Dass sich diese Arbeit lohnt, beweisen ihre zahlreichen Aufträge. TIME Magazine, Penguin Books, Nike Basketball, The Atlantic – alle wollten sie. Für das Nike-Modell KYRIE 2 Effect entwarf Dupre ein Artwork, das bis heute Maßstäbe setzt. Für The Atlantic fertigte sie ein Porträt von John von Neumann, das in der Juni-Ausgabe 2017 erschien – ein herausragendes Netz aus Geometrie und Gesicht, das wie ein kaputter Spiegel zu zersplittern scheint.
Größenwahn im Zerrspiegel
Was Dupre auszeichnet, ist ihre Vielseitigkeit. Sie arbeitet mit Galerien, Designern, Musikern. Ihre Werke finden sich in internationalen Ausstellungen – von Hamburg bis Melbourne, von New York bis Tokio. Besonders eindrucksvoll: Ihre Ausstellung in der Affenfaust Galerie in Hamburg, bei der sie eine ganze Serie von Porträts zeigte – Menschen, Tiere, Mischwesen. Alles auf Papier. Alles verzerrt. Alles unverkennbar Lola Dupre.

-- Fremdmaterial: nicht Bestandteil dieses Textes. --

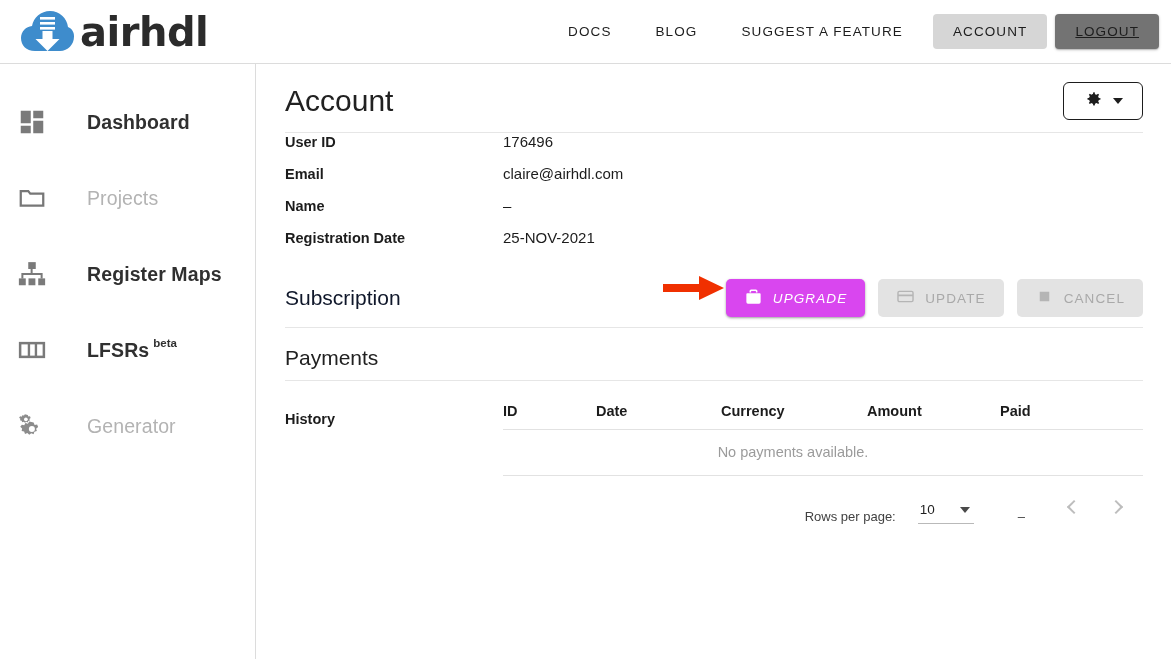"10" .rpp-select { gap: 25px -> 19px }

Viele ihrer Werke entlarven zudem ein Motiv, das sich quer durch unsere Zeit zieht: den menschlichen Größenwahn. Überproportionierte Köpfe, verzerrte Posen, überzeichnete Statussymbole – bei Dupre wird die Hybris der Moderne zum visuellen Slapstick. Auch das menschliche Bestreben, immer größer und höher zu bauen, nimmt die Künstlerin aufs Korn, in dem sie gigantische Häuser mit unzähligen Stockwerken erzeugt.
Collage Kunst aus Handarbeit als Gegensatz zur KI Kunst
Es wäre leicht, ihre Arbeiten der digitalen Kunst zuzuordnen. Doch genau darin liegt die Ironie. Lola Dupre zeigt: Die stärksten Effekte entstehen nicht am Bildschirm, sondern am Schneidetisch. Ihre Methode ist extrem analog – aber ihre Wirkung hochmodern.

In einer Zeit, in der KI Kunst erzeugt, ist Papierkunst ein Statement. Dupres Arbeiten wirken wie Antithese zur glatten, generierten Ästhetik. Jeder Schnitt ist menschlich und jedes Bild ist ein Unikat. Lola Dupre ist deshalb mehr als ein Name der Szene. Ihre Werke hängen nicht nur in Galerien, sondern treiben auch Trends an. Sie zeigt: Große Kunst braucht keine Technik – nur Mut, Idee und die Bereitschaft, Dinge anders zu sehen.